Los Llanos airport's origins date back to 1913, when a commission from Guadalajara Air Station Park visited Albacete and requested town council's support and the donation of the necessary land to set up a station for the park. The town council accepted and approved the cession of land situated in the areas known as Los Llanos and La Pulgosa, where the construction of an aerodrome and the necessary ancillary buildings was approved. The agreement was passed onto the War Ministry, who officially accepted the offer in 1916, and a few months later approved the aerodrome's construction and budgets.

While work was being carried out on the aerodrome, a provisional one was built on land near the exhibition centre, which would be occasionally used from 26 May 1916, when the military Madrid-Cartagena raid stopped over in the city. The work on the new aerodrome was interrupted owing to the lack of budget from the War Ministry and City Hall's refusal to accept responsibility for it.

In September 1917, the general manager of Military Aviation, explained to Albacete's mayor the need for an airfield between Cuatro Vientos and Los Alcázares, which is why Albacete was chosen for the construction of the aerodrome. The town council purchased land on the La Torrecilla estate, which was then ceded to the War Ministry. Military Aviation began the construction of the hangars and adapted the land. This airport was called La Torrecica and was used for the first time by two planes, which arrived in the city in September 1923 for the festivals that year.

It was suggested that the Spanish Aviation Company (CEA) should take charge of the training of the official pilots, and that its site would be La Torrecica aerodrome, and in February 1924, the first course began. La Torrecica thus became the venue of the Elementary Civil Flying School. In 1927, the CEA moved from the airfield to 50-hectare grounds on the Los Llanos estate, where it would build an airfield and a series of ancillary facilities. This was officially inaugurated on 27 April 1929. From then on, the old La Torrecica aerodrome was used by some military aircraft and a flying school.

In 1931, owing to the budgetary restrictions in the War Ministry, Army and Navy, the contract with the CEA was rescinded, thereby obliging the company to close its school in October 1932. Nonetheless, the aerodrome remained opened to civil traffic.

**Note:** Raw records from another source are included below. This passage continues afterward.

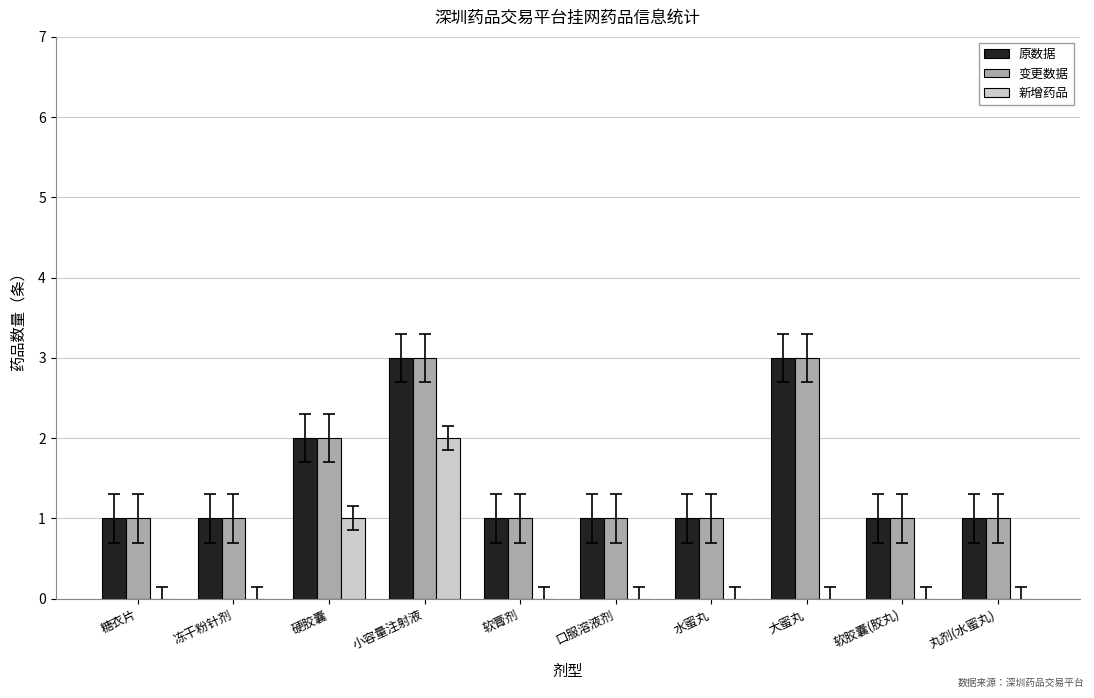

Are the bars grouped side by side (vs. stacked)?

Yes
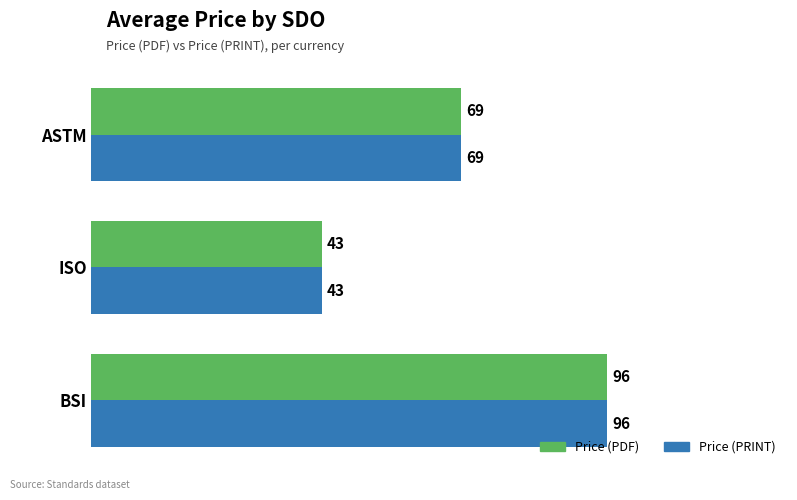

At which category is the sum across all series the highest?

BSI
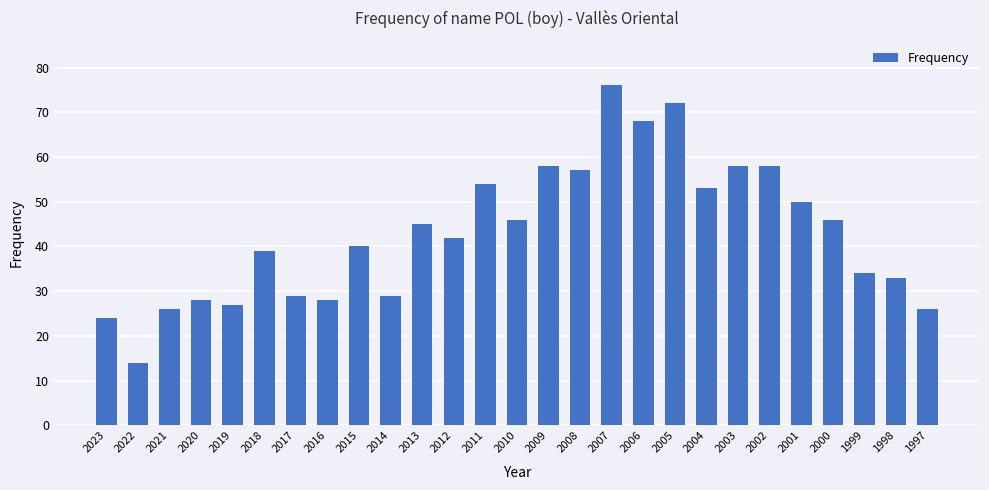

Which has a higher value, 2006 or 2023?

2006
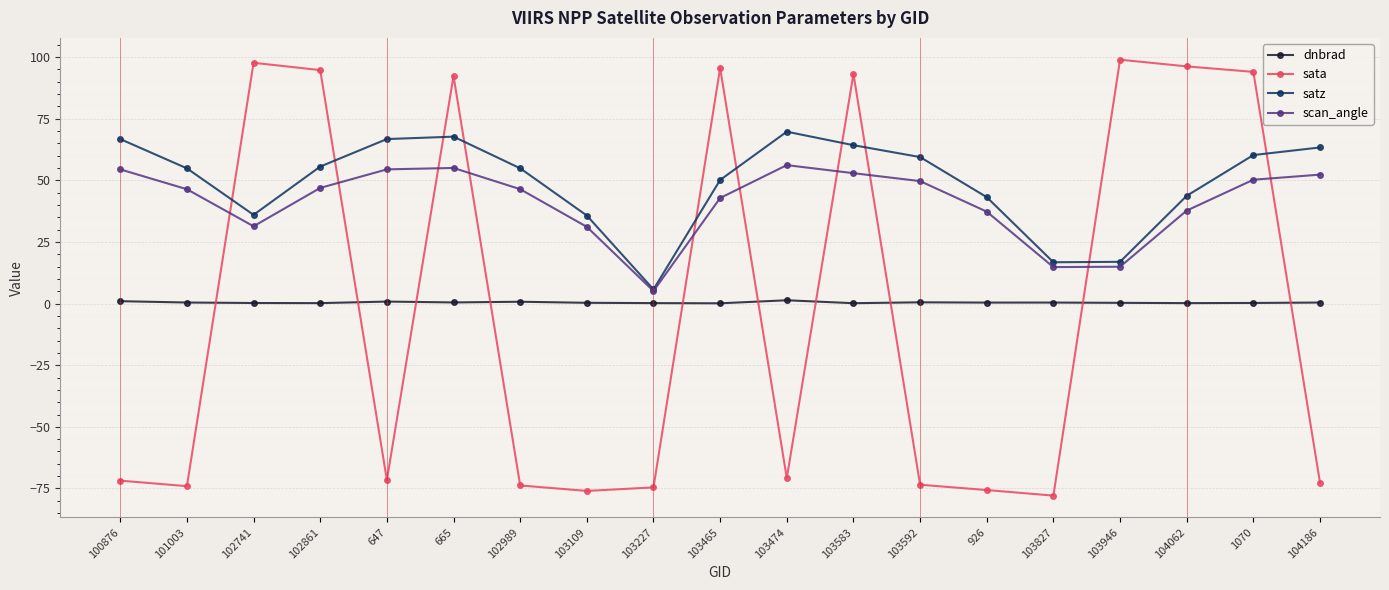

Rank the series at 104186 from highest to lowest value.

satz, scan_angle, dnbrad, sata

During the civil war, the aerodrome was used by the military rebels and, from 26 July 1936, by the Republicans. Once the war was over, the Air Force set up the 13th Bomber Squadron in Los Llanos with Katiuska planes from the former Republican aviation. The State acquired the aerodrome and the workshops served as a base for Albacete's Air Arsenal. This did not prevent the airport from opening to civil traffic in July 1946. Work was carried out, including the paving and subsequent extension of Runway 28-10 to 2,250 by 65 metres.

Due to the scarcity of civil traffic and the fact the air base was increasingly used for military purposes, it was closed to civil traffic in 1955. 10 years later it was reopened for civil use during the day at the request of Albacete Flying Club, which would establish its base there from that time.

In 1991, a non-aeronautical event changed the airport's activity. The Albacete Balompié football team moved up to the first division, which is why the commercial aircraft had to land at Los Llanos to transfer the teams from all over the country on the first charter flights to Los Llanos. In 1992, a travel agency began to arrange Albacete – Palma de Mallorca charter flights with great success.

In June 2003, to enable civilian use of the facilities, Aena opened the Provisional Passenger Area with the approval of the Air Force General Staff. These provisional facilities consisted of a provisional passenger terminal, refurbishment of the firefighting services building, adaptation of the Maestranza apron, and a garage for firefighting vehicles.

In November 2005, the Ministry of Public Works inaugurated the new Terminal Building, with a surface area of over 2,200 square metres. The runway, 2,700 by 60 metres has a category I ILS system in both departure points for low-visibility operations and can be operated by any type of aircraft. The parking apron, with an area of some 20,000 square metres, has capacity for two B-737s and four light aircraft. The airport also has a services building housing the rescue and fire fighting service, a loading centre, the power plant, a mechanical workshop for airport vehicles, and other facilities, including a car park.